I say we draw the line for membership at whether or not you are willing to serve under the directly of the leaders or not.

Not that I have an opinion on the matter.

Labels:

posted by Daniel @ 1:01 PM  
9 Comments:
  • At 5:55 PM, July 23, 2008, Blogger ThirstyDavid said…

    Whoa, Daniel!

    I agreed with you right up until you brought up baptism.

    There are no Calvinistic churches in our town. The closest would be a Missouri Synod Lutheran church (LCMS). The only Baptist church in town in thoroughly Arminian, PDL-polluted, and, worse than KJVO, pushes The Message -- this is clearly not an option. So we drive to the next town, which is providentially close, to a church that is also not confessionally Calvinistic, but is at least Calvinist friendly, and credobaptist. Frankly, we couldn't drive 100 miles to attend church (it's easy for you to say what others can manage). If I had to attend the local LCMS, I couldn't join, because to do so, I would have to submit to their paedobaptist practices. Furthermore, my children would be taught Luther's Catechism, which I could not tolerate.

    Would you have me become Lutheran, and worse, make my children Lutherans, in order to be submitted to a local congregation?

     
  • At 7:40 PM, July 23, 2008, Blogger Daniel said…

    David, you know I would have you start a new church :)

    The trouble with a broad brush is, well, it is broad. I honestly thought of the people in N.D. when I wrote this too - I thought, well, this isn't going to apply to everyone - think of David in N.D.? God as my witness - I included you as an exception, which makes your comment quite funny to me, as of all the people on earth, I consciously excluded you from the rant...

    Seriously. That's funny.

     
  • At 9:46 PM, July 23, 2008, Blogger ThirstyDavid said…

    You can't blog-comment your way out of this one. I expect you to come down here and apologize in person.

    I'm pretty sure this is the first time I've been "included as an exception."

     
  • At 9:57 PM, July 23, 2008, Blogger ThirstyDavid said…

    By the way, if any Lutherans happen by, I hope you won't take my comments personally. I do not consider you heretics (at least not damned heretics), and I do not despise the Lutheran faith. But there are serious differences between us, and, having been raised Lutheran, I'm know you feel similarly about my credobaptist Calvinism.

     
  • At 10:01 PM, July 23, 2008, Blogger ThirstyDavid said…

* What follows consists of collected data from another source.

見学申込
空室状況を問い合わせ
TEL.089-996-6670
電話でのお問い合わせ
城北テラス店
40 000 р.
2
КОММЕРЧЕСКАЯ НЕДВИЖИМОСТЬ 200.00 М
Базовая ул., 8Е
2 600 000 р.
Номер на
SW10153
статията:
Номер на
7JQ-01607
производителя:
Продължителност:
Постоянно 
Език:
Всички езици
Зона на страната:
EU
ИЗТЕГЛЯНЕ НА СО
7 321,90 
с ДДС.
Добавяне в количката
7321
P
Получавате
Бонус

    Yeah, "I'm know . . ." That is, "I'm sure," or "I know" -- take your pick.

     
  • At 10:11 PM, July 23, 2008, Blogger Daniel said…

    David, as a programmer, I include exceptions every day.

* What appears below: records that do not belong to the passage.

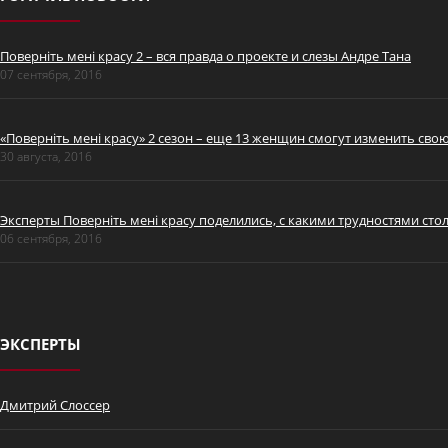
Поверніть мені красу 2 – вся правда о проекте и слезы Андре Тана
07 сентября, 2016
«Поверніть мені красу» 2 сезон – еще 13 женщин смогут изменить сво
30 августа, 2016
Эксперты Поверніть мені красу поделились, с какими трудностями сто
06 сентября, 2016
ЭКСПЕРТЫ
Дмитрий Слоссер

    Seriously though, are you thinking of going to Desiring God's pastor's conference in Feb 2009?

    I am hoping to go myself, and your house would be sorta on the way...

     
  • At 11:38 AM, July 24, 2008, Blogger ThirstyDavid said…

    No, I'm not going to DG. However, if you're willing to pretend I'm "on the way," you're welcome to stop by. I'll even buy some of that putrid Guinness you like.

     
  • At 1:09 PM, July 24, 2008, Blogger Daniel said…

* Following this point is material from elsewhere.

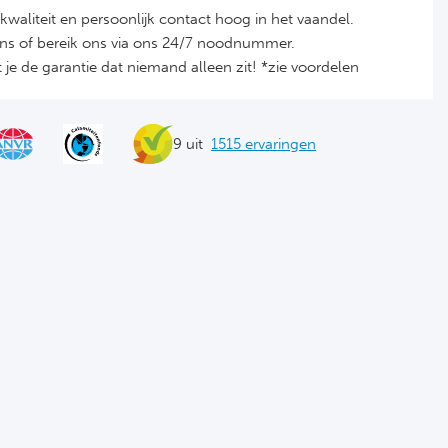
it, kwaliteit en persoonlijk contact hoog in het vaandel.
ons of bereik ons via ons 24/7 noodnummer.
je de garantie dat niemand alleen zit! *zie voordelen
9 uit
1515 ervaringen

    It is still up in the air for me, I may get in a conference, I may not, I don't have a stable enough savings account to be certain of anything more than three weeks in the future - and even that is chancy. But if I pass within 300 miles of your place, I will certainly make every effort to put you out by visiting. You needn't even serve Guinness, just soak the bottom of some old sooty keg, then filter out the rotting wood bits and carbon - and I probably won't know the difference - providing you can whip up a good foam to cover it. ;)

     
  • At 4:58 PM, July 24, 2008, Blogger ThirstyDavid said…

    I thought that was how Guinness is made. Anyway, it's easier to buy than make, and what you don't drink, we'll use for cooking brats.